# WORK ORDER 1:
Write out the email reply about fuse sizing on boat wiring below, word for word.

# PASSAGE SHOWN:
◆ ◆ ◆ ◆
Agreed. Probably, I should have said that the fuse should protect the _smaller_ 
of the wire and device load.

The mental shortcut (protect the wire) comes from the fact that most electronic 
devices have a protection built in. But i have to agree that many devices on 
our boats are not necessarily electronic.

Marek


-------- Original message --------
From: Josh Muckley via CnC-List <cnc-list@cnc-list.com>
Date: 2020-08-02 22:29 (GMT-05:00)
To: C&C List <cnc-list@cnc-list.com>
Cc: Josh Muckley <muckl...@gmail.com>
Subject: Re: Stus-List Solar panels in ACR environment

Marek,

Respectfully, I disagree with your statement on the size of the fuse and basing 
it on the gauge of the wire.  I'm pretty sure the max amperage of the fuse 
should be based on the rating of the smallest down stream item, this limiting 
item could be the wire but generally should not be.  This is an important 
distinction since many times, the gauge of the wire is larger than the rating 
of the remote device.  This is done to reduce the line loss and is especially 
important to consider when developing a solar charging system.  Even small 
amounts of line loss can represent a high percentage loss of the available AHrs.
◆ ◆ ◆ ◆
# DATA FOR THE TASK:
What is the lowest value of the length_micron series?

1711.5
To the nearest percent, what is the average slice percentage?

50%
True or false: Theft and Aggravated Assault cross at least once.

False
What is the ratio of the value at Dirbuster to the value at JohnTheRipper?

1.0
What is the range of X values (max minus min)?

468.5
◆ ◆ ◆ ◆
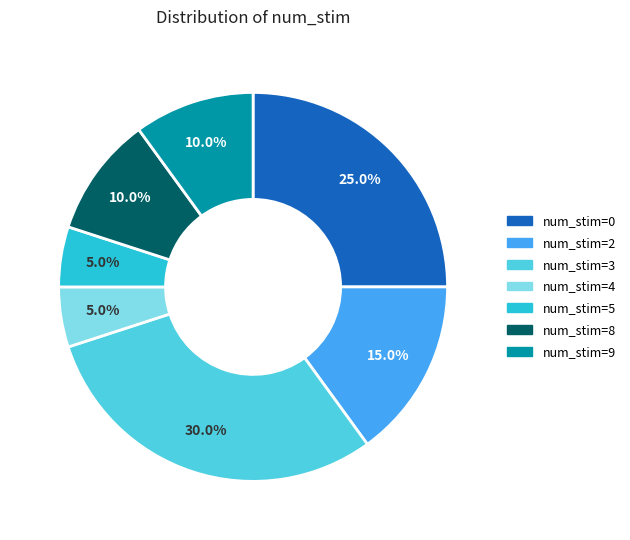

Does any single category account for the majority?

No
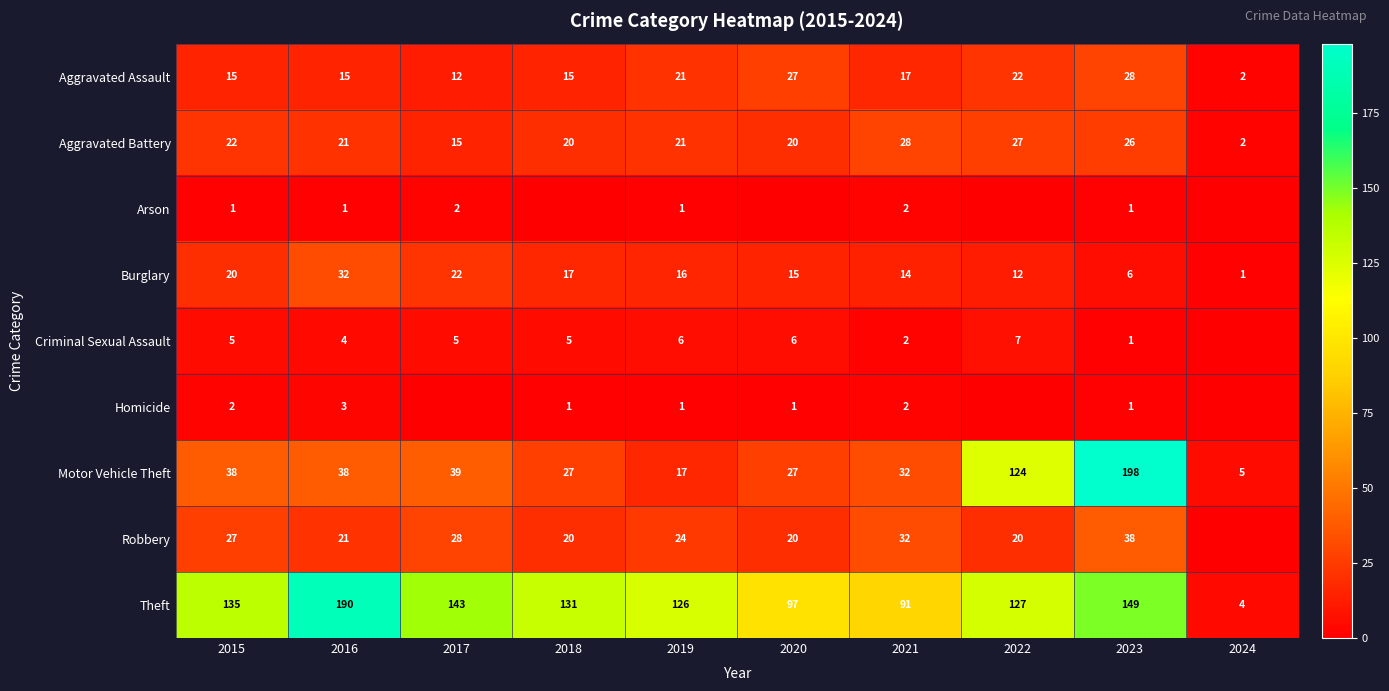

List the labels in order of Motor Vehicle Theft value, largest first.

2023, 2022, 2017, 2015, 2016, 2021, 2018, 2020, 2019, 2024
◆ ◆ ◆ ◆
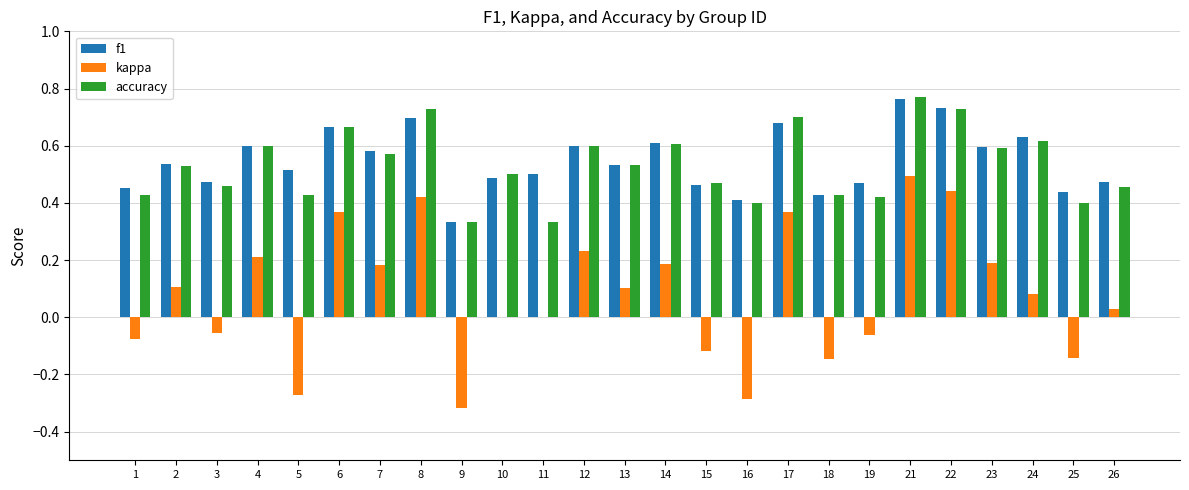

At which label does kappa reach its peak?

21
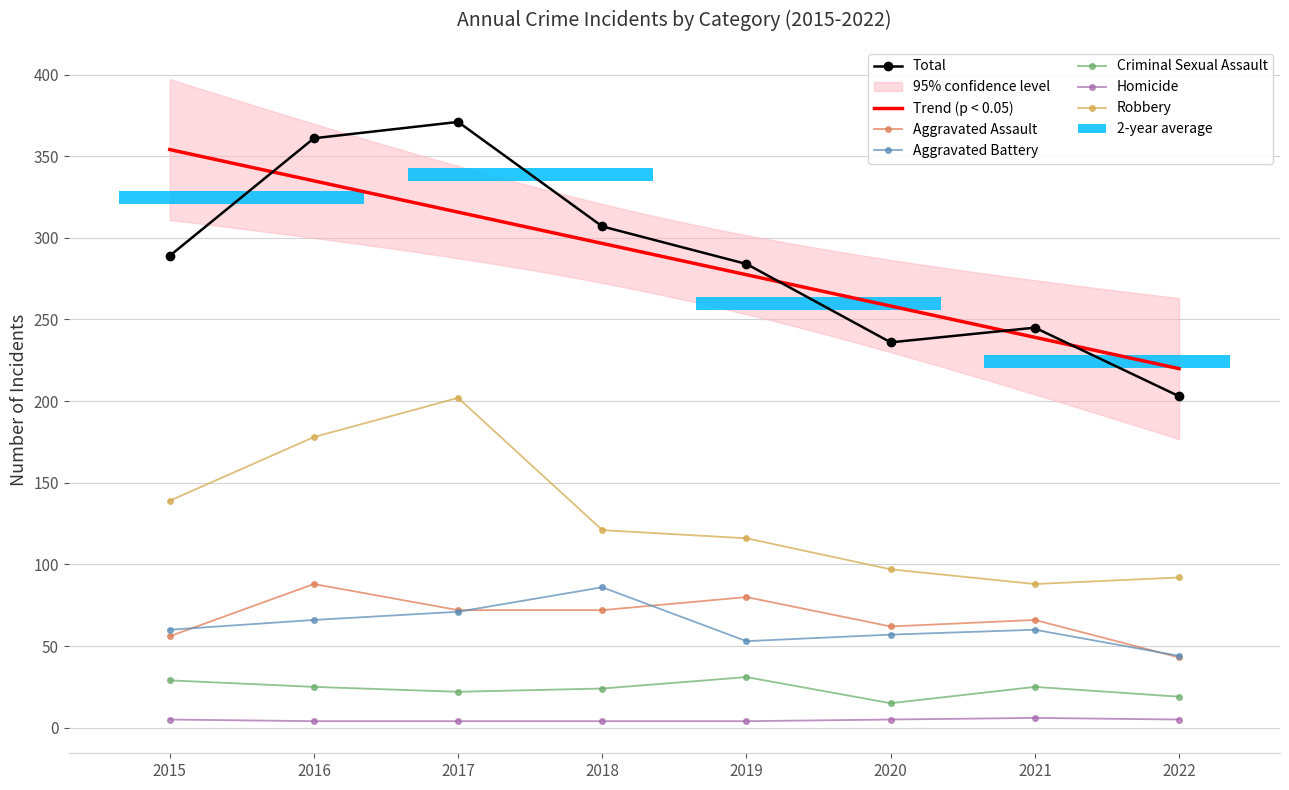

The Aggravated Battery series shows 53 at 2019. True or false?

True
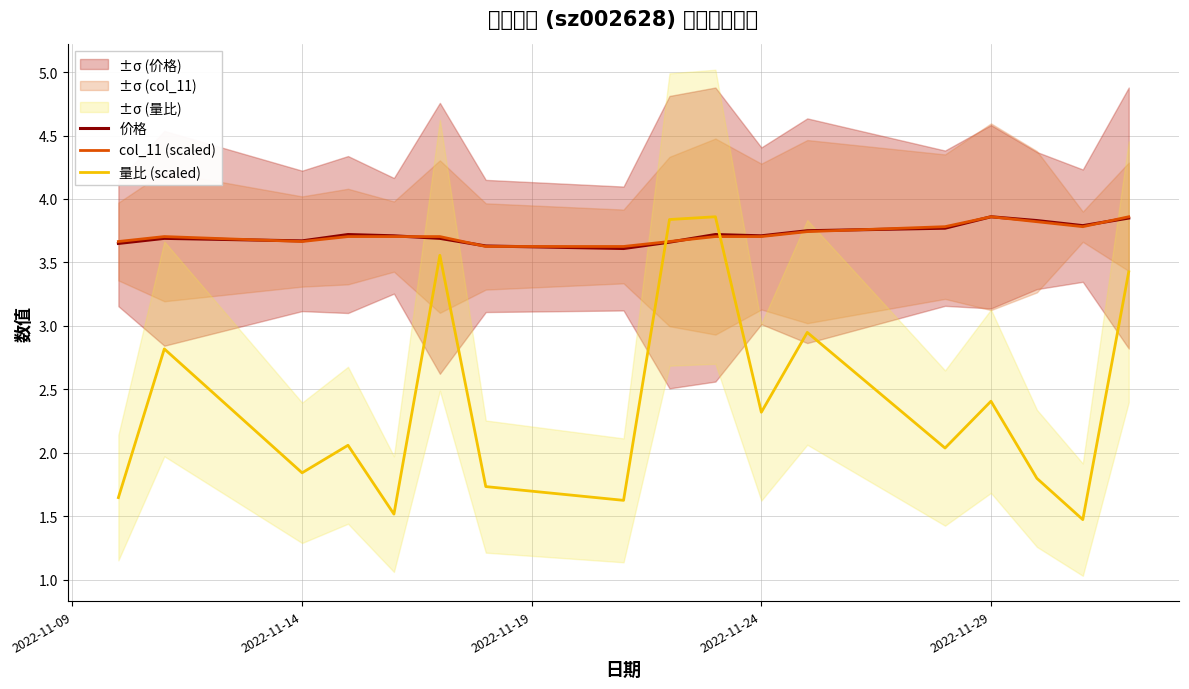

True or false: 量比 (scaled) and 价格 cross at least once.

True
◆ ◆ ◆ ◆
# WORK ORDER 2:
Find every line in the rows above that contains the string "cross", matching case, and copy each of those lines.

# WORKED SOLUTION 1:
Agreed. Probably, I should have said that the fuse should protect the _smaller_ 
of the wire and device load.

The mental shortcut (protect the wire) comes from the fact that most electronic 
devices have a protection built in. But i have to agree that many devices on 
our boats are not necessarily electronic.

Marek


-------- Original message --------
From: Josh Muckley via CnC-List <cnc-list@cnc-list.com>
Date: 2020-08-02 22:29 (GMT-05:00)
To: C&C List <cnc-list@cnc-list.com>
Cc: Josh Muckley <muckl...@gmail.com>
Subject: Re: Stus-List Solar panels in ACR environment

Marek,

Respectfully, I disagree with your statement on the size of the fuse and basing 
it on the gauge of the wire.  I'm pretty sure the max amperage of the fuse 
should be based on the rating of the smallest down stream item, this limiting 
item could be the wire but generally should not be.  This is an important 
distinction since many times, the gauge of the wire is larger than the rating 
of the remote device.  This is done to reduce the line loss and is especially 
important to consider when developing a solar charging system.  Even small 
amounts of line loss can represent a high percentage loss of the available AHrs.

# WORKED SOLUTION 2:
True or false: Theft and Aggravated Assault cross at least once.
True or false: 量比 (scaled) and 价格 cross at least once.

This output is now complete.